The particle executes simple harmonic motion (SHM) with amplitude $$ A = 1 \text{ cm} $$ and period $$ T = 2 \text{ s} $$. In one complete cycle (2 s), the motion is as follows:

It starts at $$ x = 1 \text{ cm} $$.

It moves to $$ x = -1 \text{ cm} $$ (covering a distance of $$ 2 \text{ cm} $$).

It returns to $$ x = 1 \text{ cm} $$ (covering another $$ 2 \text{ cm} $$).

Thus, the total distance traveled in one complete cycle is:

$$ D_{\text{cycle}} = 2 + 2 = 4 \text{ cm}. $$

In 12.5 s, the number of cycles is:

$$ \frac{12.5}{2} = 6.25 \text{ cycles}. $$

For the 6 complete cycles (12 s), the distance traveled is:

$$ D_{\text{complete}} = 6 \times 4 = 24 \text{ cm}. $$

For the remaining 0.5 s, determine the displacement.
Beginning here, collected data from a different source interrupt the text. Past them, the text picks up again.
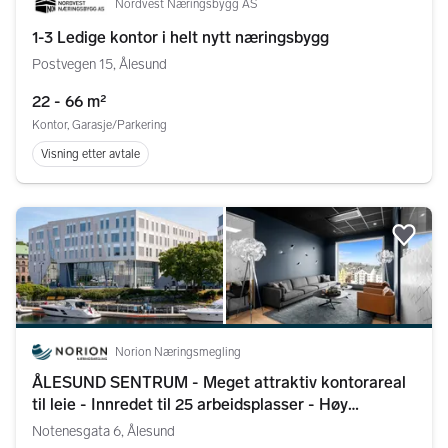
Nordvest Næringsbygg AS
1-3 Ledige kontor i helt nytt næringsbygg
Postvegen 15, Ålesund
22 - 66 m²
Kontor, Garasje/Parkering
Visning etter avtale
Legg
Norion Næringsmegling
ÅLESUND SENTRUM - Meget attraktiv kontorareal
til leie - Innredet til 25 arbeidsplasser - Høy
standard - Utsikt
Notenesgata 6, Ålesund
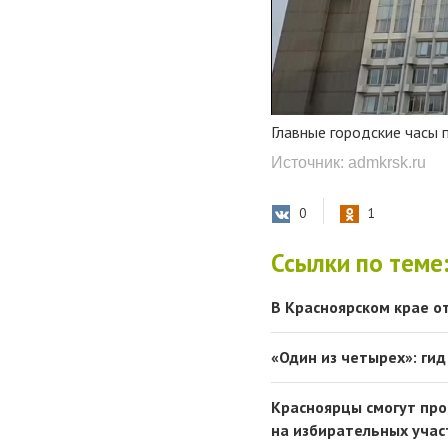
Главные городские часы 
Источник: admkrsk.ru
0
1
Ссылки по теме
В Красноярском крае о
«Один из четырех»: ги
Красноярцы смогут про
на избирательных учас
At $$ t = 12 \text{ s} $$, the particle is at:

$$ x(12) = \cos(12\pi) = 1 \text{ cm}. $$

After an extra 0.5 s (i.e., at $$ t = 12.5 \text{ s} $$), the position becomes:

$$ x(12.5) = \cos(12.5\pi) = \cos\left(12\pi + \frac{\pi}{2}\right) = \cos\frac{\pi}{2} = 0 \text{ cm}. $$

The distance covered in this interval is:

$$ D_{\text{extra}} = |1 - 0| = 1 \text{ cm}. $$

So, the total distance traveled is:

$$ D = D_{\text{complete}} + D_{\text{extra}} = 24 + 1 = 25 \text{ cm}. $$

The net displacement, which is the difference between the final and initial positions, is calculated as follows:

Initial position at $$ t = 0 $$:

$$ x(0) = \cos 0 = 1 \text{ cm}, $$

Final position at $$ t = 12.5 \text{ s} $$:

$$ x(12.5) = 0 \text{ cm}. $$

Thus, the displacement is:

$$ d = |0 - 1| = 1 \text{ cm}. $$

The ratio of the total distance traveled to the displacement is:

$$ \frac{D}{d} = \frac{25}{1} = 25. $$

Therefore, the correct answer is $$25$$.